A range of boundary options, including industry standard and regionally specific methods, provide the flexibility to accurately represent water entering and leaving your models
Within each boundary category, Flood Modeller offers an extensive range of options enabling you to tailor your model to your precise requirements and available data. Rainfall data can be converted directly to inflow (optionally with loss through evaporation and/or infiltration), or flow data (e.g. a discharge hydrograph, having performed your own hydrological analysis), or hydrological boundaries providing full rainfall-runoff methodologies.
Flood modellers can account for how water enters and leaves your model using flow or water level boundaries:
Flow boundaries define the variation of flow with time – most commonly utilised to provide inflows, e.g. at the upstream ends of a model
Water level boundaries define the variation of water level with time – most commonly utilised to describe how water leaves the model network
The range of boundary options to represent flows entering and leaving your models include:
The Rainfall/Evaporation Boundary provides a rainfall and/or evaporation boundary inflow into a model network. Rainfall data, evaporation data and infiltration data can all be specified separately and included as part of the inflow.
Flow Time Boundary
The Flow Time Boundary models a discharge hydrograph (specifying flow versus time) as a boundary condition. This boundary unit is ideal for entering flow data after having used your own analysis methods.

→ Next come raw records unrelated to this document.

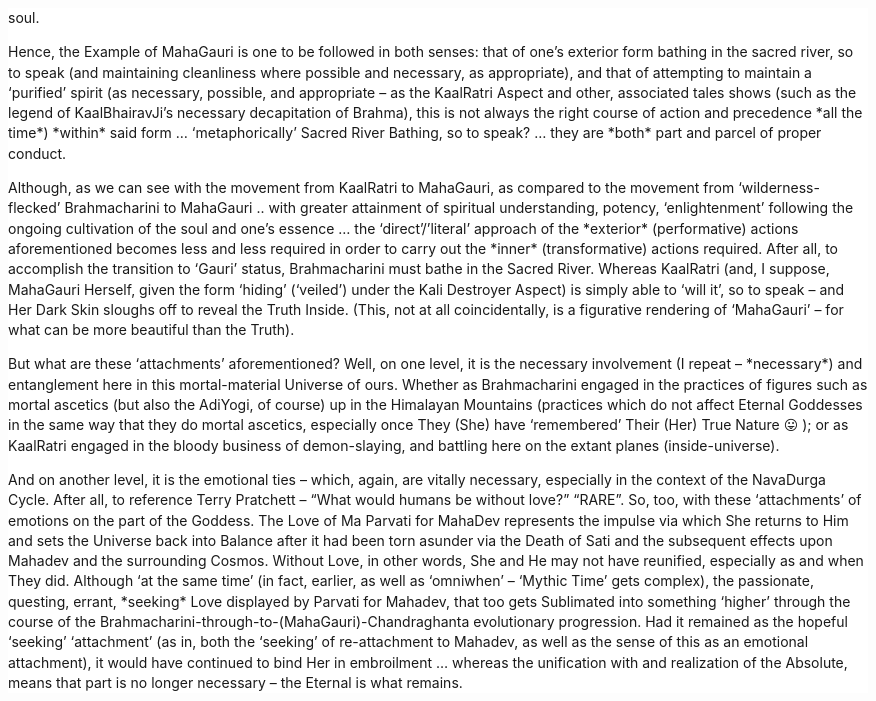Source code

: soul.

Hence, the Example of MahaGauri is one to be followed in both senses:
that of one’s exterior form bathing in the sacred river, so to speak
(and maintaining cleanliness where possible and necessary, as
appropriate), and that of attempting to maintain a ‘purified’ spirit (as
necessary, possible, and appropriate – as the KaalRatri Aspect and
other, associated tales shows (such as the legend of KaalBhairavJi’s
necessary decapitation of Brahma), this is not always the right course
of action and precedence \*all the time\*) \*within\* said form …
‘metaphorically’ Sacred River Bathing, so to speak? … they are \*both\*
part and parcel of proper conduct.

Although, as we can see with the movement from KaalRatri to MahaGauri,
as compared to the movement from ‘wilderness-flecked’ Brahmacharini to
MahaGauri .. with greater attainment of spiritual understanding,
potency, ‘enlightenment’ following the ongoing cultivation of the soul
and one’s essence … the ‘direct’/’literal’ approach of the \*exterior\*
(performative) actions aforementioned becomes less and less required in
order to carry out the \*inner\* (transformative) actions required.
After all, to accomplish the transition to ‘Gauri’ status, Brahmacharini
must bathe in the Sacred River. Whereas KaalRatri (and, I suppose,
MahaGauri Herself, given the form ‘hiding’ (‘veiled’) under the Kali
Destroyer Aspect) is simply able to ‘will it’, so to speak – and Her
Dark Skin sloughs off to reveal the Truth Inside. (This, not at all
coincidentally, is a figurative rendering of ‘MahaGauri’ – for what can
be more beautiful than the Truth).

But what are these ‘attachments’ aforementioned? Well, on one level, it
is the necessary involvement (I repeat – \*necessary\*) and entanglement
here in this mortal-material Universe of ours. Whether as Brahmacharini
engaged in the practices of figures such as mortal ascetics (but also
the AdiYogi, of course) up in the Himalayan Mountains (practices which
do not affect Eternal Goddesses in the same way that they do mortal
ascetics, especially once They (She) have ‘remembered’ Their (Her) True
Nature 😛 ); or as KaalRatri engaged in the bloody business of
demon-slaying, and battling here on the extant planes (inside-universe).

And on another level, it is the emotional ties – which, again, are
vitally necessary, especially in the context of the NavaDurga Cycle.
After all, to reference Terry Pratchett – “What would humans be without
love?” “RARE”. So, too, with these ‘attachments’ of emotions on the part
of the Goddess. The Love of Ma Parvati for MahaDev represents the
impulse via which She returns to Him and sets the Universe back into
Balance after it had been torn asunder via the Death of Sati and the
subsequent effects upon Mahadev and the surrounding Cosmos. Without
Love, in other words, She and He may not have reunified, especially as
and when They did. Although ‘at the same time’ (in fact, earlier, as
well as ‘omniwhen’ – ‘Mythic Time’ gets complex), the passionate,
questing, errant, \*seeking\* Love displayed by Parvati for Mahadev,
that too gets Sublimated into something ‘higher’ through the course of
the Brahmacharini-through-to-(MahaGauri)-Chandraghanta evolutionary
progression. Had it remained as the hopeful ‘seeking’ ‘attachment’ (as
in, both the ‘seeking’ of re-attachment to Mahadev, as well as the sense
of this as an emotional attachment), it would have continued to bind Her
in embroilment … whereas the unification with and realization of the
Absolute, means that part is no longer necessary – the Eternal is what
remains.

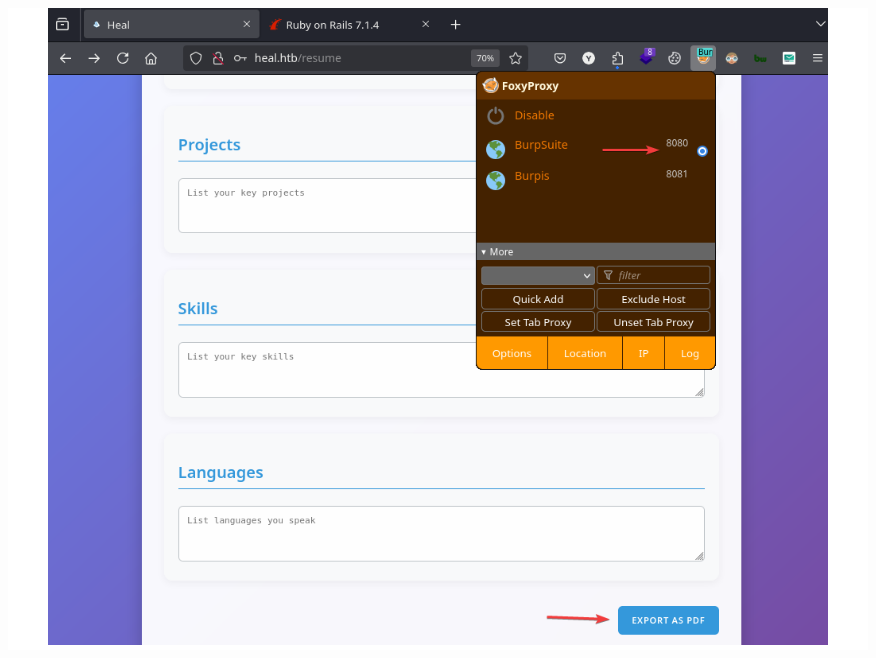 



<figure><img src="../../.gitbook/assets/imagen (242).png" alt=""><figcaption></figcaption></figure>





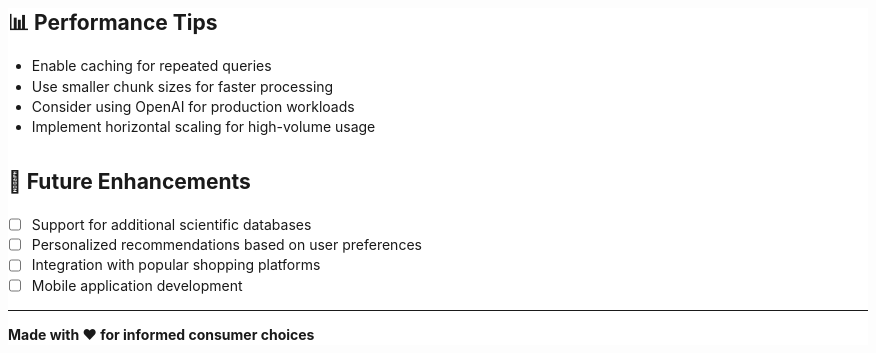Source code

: ## 📊 Performance Tips

- Enable caching for repeated queries
- Use smaller chunk sizes for faster processing
- Consider using OpenAI for production workloads
- Implement horizontal scaling for high-volume usage

## 🔮 Future Enhancements

- [ ] Support for additional scientific databases
- [ ] Personalized recommendations based on user preferences
- [ ] Integration with popular shopping platforms
- [ ] Mobile application development

---

**Made with ❤️ for informed consumer choices**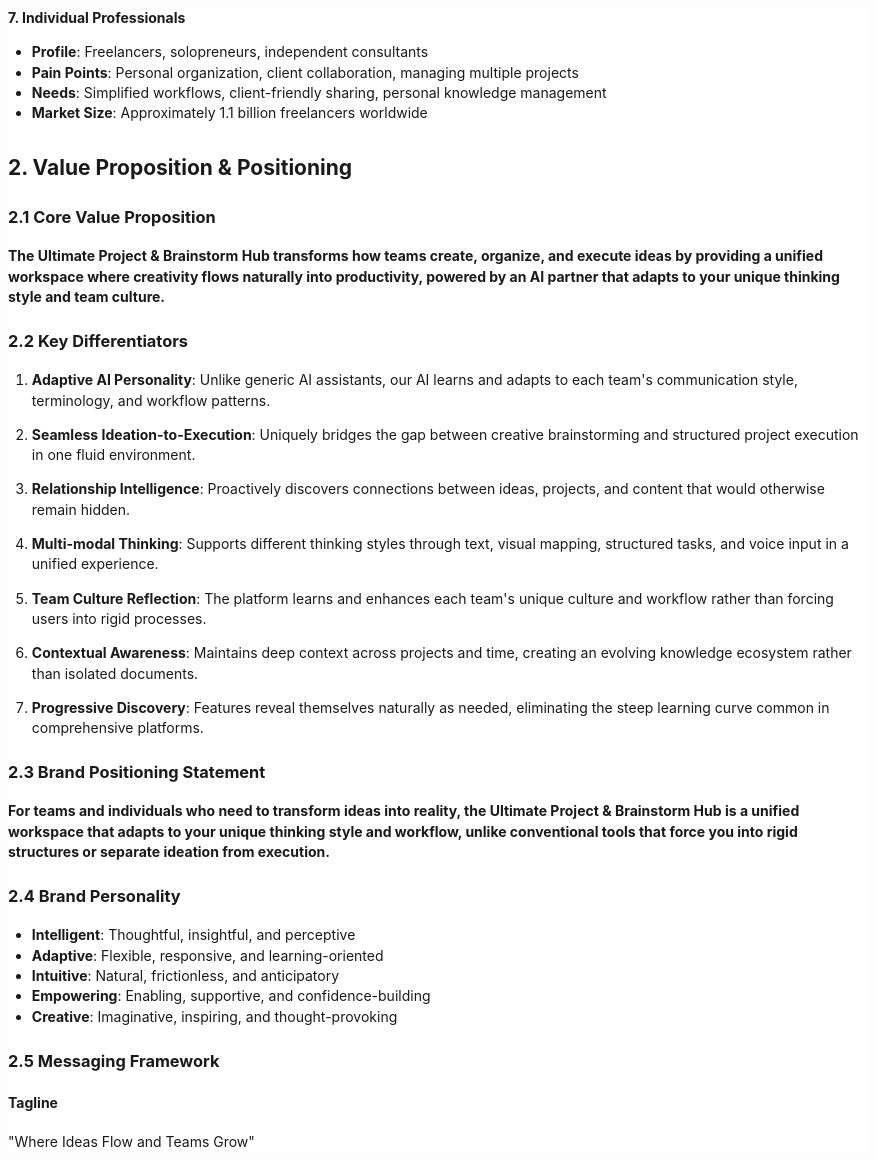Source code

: **7. Individual Professionals**
- **Profile**: Freelancers, solopreneurs, independent consultants
- **Pain Points**: Personal organization, client collaboration, managing multiple projects
- **Needs**: Simplified workflows, client-friendly sharing, personal knowledge management
- **Market Size**: Approximately 1.1 billion freelancers worldwide

## 2. Value Proposition & Positioning

### 2.1 Core Value Proposition

**The Ultimate Project & Brainstorm Hub transforms how teams create, organize, and execute ideas by providing a unified workspace where creativity flows naturally into productivity, powered by an AI partner that adapts to your unique thinking style and team culture.**

### 2.2 Key Differentiators

1. **Adaptive AI Personality**: Unlike generic AI assistants, our AI learns and adapts to each team's communication style, terminology, and workflow patterns.

2. **Seamless Ideation-to-Execution**: Uniquely bridges the gap between creative brainstorming and structured project execution in one fluid environment.

3. **Relationship Intelligence**: Proactively discovers connections between ideas, projects, and content that would otherwise remain hidden.

4. **Multi-modal Thinking**: Supports different thinking styles through text, visual mapping, structured tasks, and voice input in a unified experience.

5. **Team Culture Reflection**: The platform learns and enhances each team's unique culture and workflow rather than forcing users into rigid processes.

6. **Contextual Awareness**: Maintains deep context across projects and time, creating an evolving knowledge ecosystem rather than isolated documents.

7. **Progressive Discovery**: Features reveal themselves naturally as needed, eliminating the steep learning curve common in comprehensive platforms.

### 2.3 Brand Positioning Statement

**For teams and individuals who need to transform ideas into reality, the Ultimate Project & Brainstorm Hub is a unified workspace that adapts to your unique thinking style and workflow, unlike conventional tools that force you into rigid structures or separate ideation from execution.**

### 2.4 Brand Personality

- **Intelligent**: Thoughtful, insightful, and perceptive
- **Adaptive**: Flexible, responsive, and learning-oriented
- **Intuitive**: Natural, frictionless, and anticipatory
- **Empowering**: Enabling, supportive, and confidence-building
- **Creative**: Imaginative, inspiring, and thought-provoking

### 2.5 Messaging Framework

#### Tagline
"Where Ideas Flow and Teams Grow"
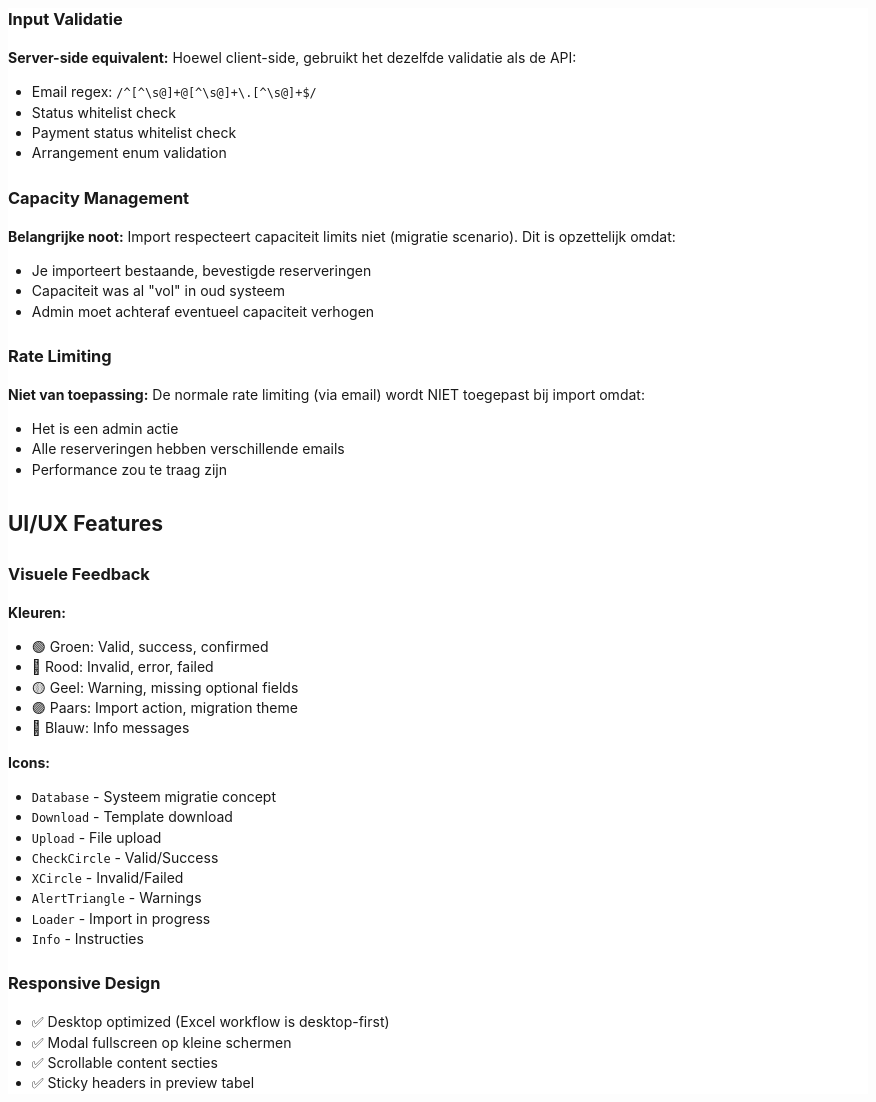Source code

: ### Input Validatie

**Server-side equivalent:**
Hoewel client-side, gebruikt het dezelfde validatie als de API:
- Email regex: `/^[^\s@]+@[^\s@]+\.[^\s@]+$/`
- Status whitelist check
- Payment status whitelist check
- Arrangement enum validation

### Capacity Management

**Belangrijke noot:**
Import respecteert capaciteit limits niet (migratie scenario). Dit is opzettelijk omdat:
- Je importeert bestaande, bevestigde reserveringen
- Capaciteit was al "vol" in oud systeem
- Admin moet achteraf eventueel capaciteit verhogen

### Rate Limiting

**Niet van toepassing:**
De normale rate limiting (via email) wordt NIET toegepast bij import omdat:
- Het is een admin actie
- Alle reserveringen hebben verschillende emails
- Performance zou te traag zijn

## UI/UX Features

### Visuele Feedback

**Kleuren:**
- 🟢 Groen: Valid, success, confirmed
- 🔴 Rood: Invalid, error, failed
- 🟡 Geel: Warning, missing optional fields
- 🟣 Paars: Import action, migration theme
- 🔵 Blauw: Info messages

**Icons:**
- `Database` - Systeem migratie concept
- `Download` - Template download
- `Upload` - File upload
- `CheckCircle` - Valid/Success
- `XCircle` - Invalid/Failed
- `AlertTriangle` - Warnings
- `Loader` - Import in progress
- `Info` - Instructies

### Responsive Design

- ✅ Desktop optimized (Excel workflow is desktop-first)
- ✅ Modal fullscreen op kleine schermen
- ✅ Scrollable content secties
- ✅ Sticky headers in preview tabel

The Abstraction Boundary unit allows you to specify flow entering your system based on specified logical rules, for example when a weir is open or when the water level has reached a specified height. It represents a discharge hydrograph without the time aspect needing to be specified.
The FEH Boundary is a rainfall-runoff model based on procedures described in the Flood Estimation Handbook (1999).
The FRQSIM Boundary derives an inflow hydrograph using FRQSIM (an abbreviation of 'flood FReQuency SIMulation'), a bespoke, fully distributed rainfall-runoff method. This unit will either generate flow hydrographs for design return period events, derived from the UK Flood Estimation Handbook (FEH) or FRQSIM specific storm profiles, or will simulate runoff during historic events using recorded rainfall and other input data.
The FSSR16 Boundary is a rainfall-runoff model based on procedures set out in the Flood Studies Report (1975) and includes revisions contained in subsequent supplementary reports.
The ReFH Boundary is a rainfall-runoff model using procedures developed by CEH to update the FSR/FEH Rainfall Runoff Method. This unit also provides ReFH Urban; an enhancement in order to better estimate design flows in heavily or very heavily urbanised catchments. This alternative method, which is based on the study published by Kjeldsen (2009, revised 2013), can be applied when there is a difference between the boundaries of the topographic and sewer/drainage catchments.
The ReFH2 Boundary unit utilises the ReFH2 (Revitalised Flood Hydrograph 2) software to derive an inflow hydrograph for a catchment or sub-catchment and includes the enhancements within the ReFH2.3 model. The ReFH2 method can be applied to both rural and urbanised catchments and can utilise either the FEH 1999 or the FEH 2013 rainfall models. ReFH2 is an updated version of the original ReFH method and was released by Wallingford HydroSolutions in 2015, with 2.3 released in 2019.
Access extreme rainfall and flood estimation data at both gauged and ungauged locations throughout Ireland. In addition to the generic “free” format, you now have the option to take outputs from the FSU hydrological data portal to use directly within Flood Modeller.
Generic Rainfall-Runoff (including Green-Ampt & SCS)
The Generic Rainfall-Runoff Boundary provides a range of globally applicable hydrological model components. Loss through infiltration can be applied using the Green-Ampt, or SCS (US Soil Conservation Service, now the Natural Resources Conservation Service) curve number methods. Rainfall-runoff models can be selected from the SCS unit hydrograph or Clark Unit hydrograph, and multiple options are provided for ascertaining time of concentration/lag.
The range of boundary options to describe the variation of water levels in your model (commonly used to describe how water leaves the modelled area) include:
Flow Head Boundary
The Flow-Head Boundary represents a flow against stage rating relationship. This boundary condition is also often referred to as a rating curve.
Normal/Critical Depth Boundary
The Normal/Critical Depth Boundary is a downstream boundary which automatically generates a flow-head relationship based on section data. The options available are to apply normal depth (from Manning's equation), or critical depth. This is a simpler alternative to the Flow Head Boundary in which the rating table is explicitly supplied.
Head Time Boundary
The Head Time Boundary allows the input of a stage hydrograph (specifying water level versus time) as a boundary condition.
Tidal Harmonics Boundary
This boundary generates water level data utilising numerical methods based upon Admiralty Tide Tables and the constituent harmonics of the tide for a given location and date. Flood Modeller also provides tools that allow you to specify a varying mean sea level rate rise, to enable long term simulations enabling you to assess sea level rise scenarios in coastal and tidally influenced areas.